=== Exercise instructions ===
1. Copy the stretch of the plasma ball thread from "YO, those things" through "get that pull." word for word.
2. Repeat every line of the records below exactly, leaving the pictures out of your answer.

___ Text excerpt ___

# Plasma Ball Interference



## dragon2309

Hey, ive had a pretty big plasma ball on my shelf for a while but i never turn it on cos its just tucked away on the shelf. Seeing as i spend 80% of my time at my PC, i was thinking i could put it on top of my PC.

Now my question is this, does the plasma ball produce any interference of deadly stuff that could kill my PC. Its not magnetic so thats one big worry out of the way. Any ideas?

dragon


----------



## ckfordy

I wouldnt think it would harm anything.  but make sure you dont break it when it is sitting on top of your PC.


----------



## apj101

I think it should be safe to put your plasma ball on top of or near your PC set. No appreciable current should flow into or out of the plasma ball (except on the power cord), because the glass is an insulator and the base should be grounded (or at least disconnected from anything). A small amount of charge is polarized in the glass, but damaging currents cannot flow.


----------



## Yasu

Found this on Wikipedia...



> One should be careful when placing electronic devices (such as a computer mouse) nearby or upon the plasma lamp: not only may the glass become hot, but the high voltage may place a substantial static charge into the device, even through a protective plastic casing. The radio frequency field produced by plasma lamps can interfere with the operation of trackpads used on laptop computers, digital audio players, and other similar devices. Additionally, it should be noted that when a metal is placed on the surface of a plasma lamp's glass, a danger of shock and burns does exist; it is very easy for electricity to be emitted from the lamp if said metal comes in contact or close proximity with certain other materials, including human tissue.



http://en.wikipedia.org/wiki/Plasma_ball

Can never be too careful when it comes to your computer's health.


----------



## SC7

YO, those things are so cool...  Sorry to hijack the thread.  Yea, I'd be careful, because some pull is making those waves that are very similar to the electricity in computers, get that pull.


----------



## dragon2309

hmmm..... contrasting opinions coming out here.... i dont know what to do now, on the other hand there was that mod that i saw a while back where some guy mounted a 3 inch plasma ball inside a computer and had the globe bit poking out of a blow hole at the top of the case....

hmm, what to do, what to do...?

dragon


----------



## SC7

I'd be safe, unless you can afford a screw up...


----------



## elmarcorulz

http://www.bit-tech.net/article/95/2 said:
			
		

> Q: What about interference, static, electromagnetic radiation, magnetic fields, tachyon beams, or other bad mojo that could result if I install this in my PC?
> A: You have to make decisions on your own about whether the risk is worth it. But consider that this is more or less the same principle used in a fluorescent lamp, it's just round and has some different gases inside it. There's high voltage AC from the inverter. You'll want to be careful that you don't connect that to anything metal in your case. I took extra care to have nonconductive pieces only in touch with the globe surface. You'll want to make sure your chassis is properly grounded (earthed), and verify the outlet you are using for power is properly grounded/earthed as well. I've had no indication that running this in my case is different that using a neon or fluorescent lamp.


Look at the site for more info


----------



## dragon2309

thats the mod i was thinking about, cheers elmarco, hmmm, i cant really afford a screw up, money is real tight atm... i think i might just leave it.... cheers everyone.

dragon


----------

___ Material shown ___

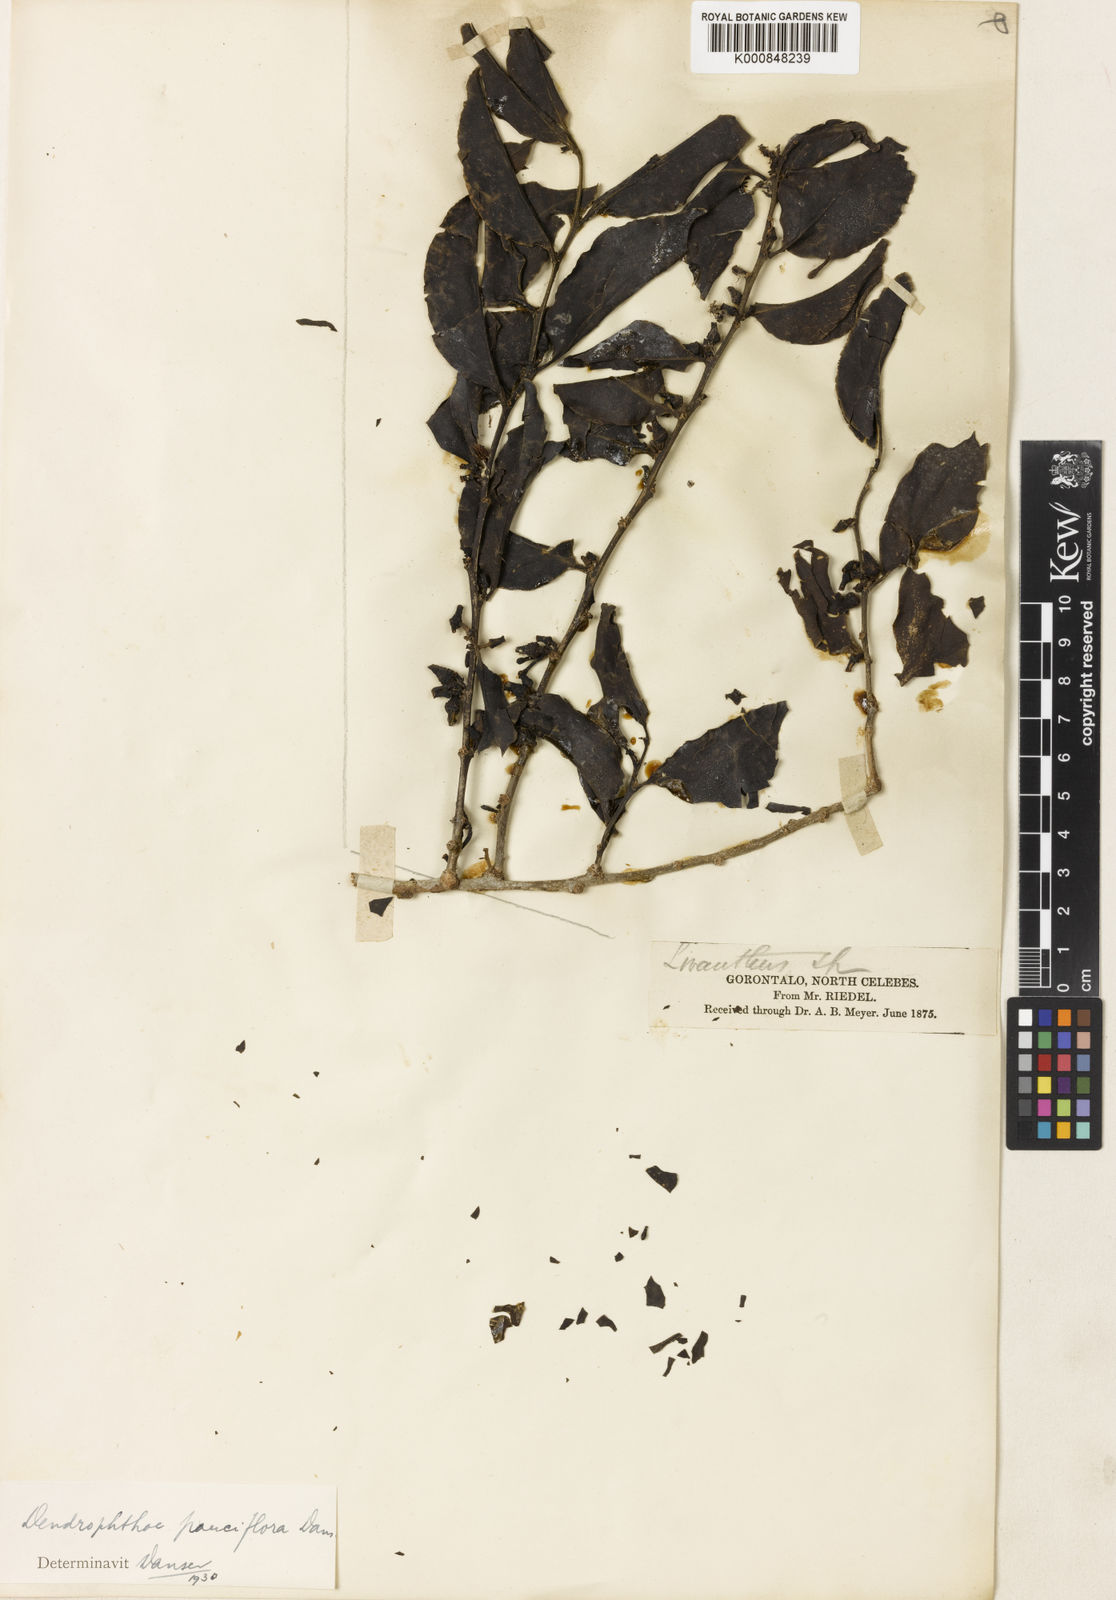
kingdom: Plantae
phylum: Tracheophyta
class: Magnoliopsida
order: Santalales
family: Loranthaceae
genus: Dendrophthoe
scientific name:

___

=== Responses to the tasks ===
1.
YO, those things are so cool...  Sorry to hijack the thread.  Yea, I'd be careful, because some pull is making those waves that are very similar to the electricity in computers, get that pull.

2.
kingdom: Plantae
phylum: Tracheophyta
class: Magnoliopsida
order: Santalales
family: Loranthaceae
genus: Dendrophthoe
scientific name:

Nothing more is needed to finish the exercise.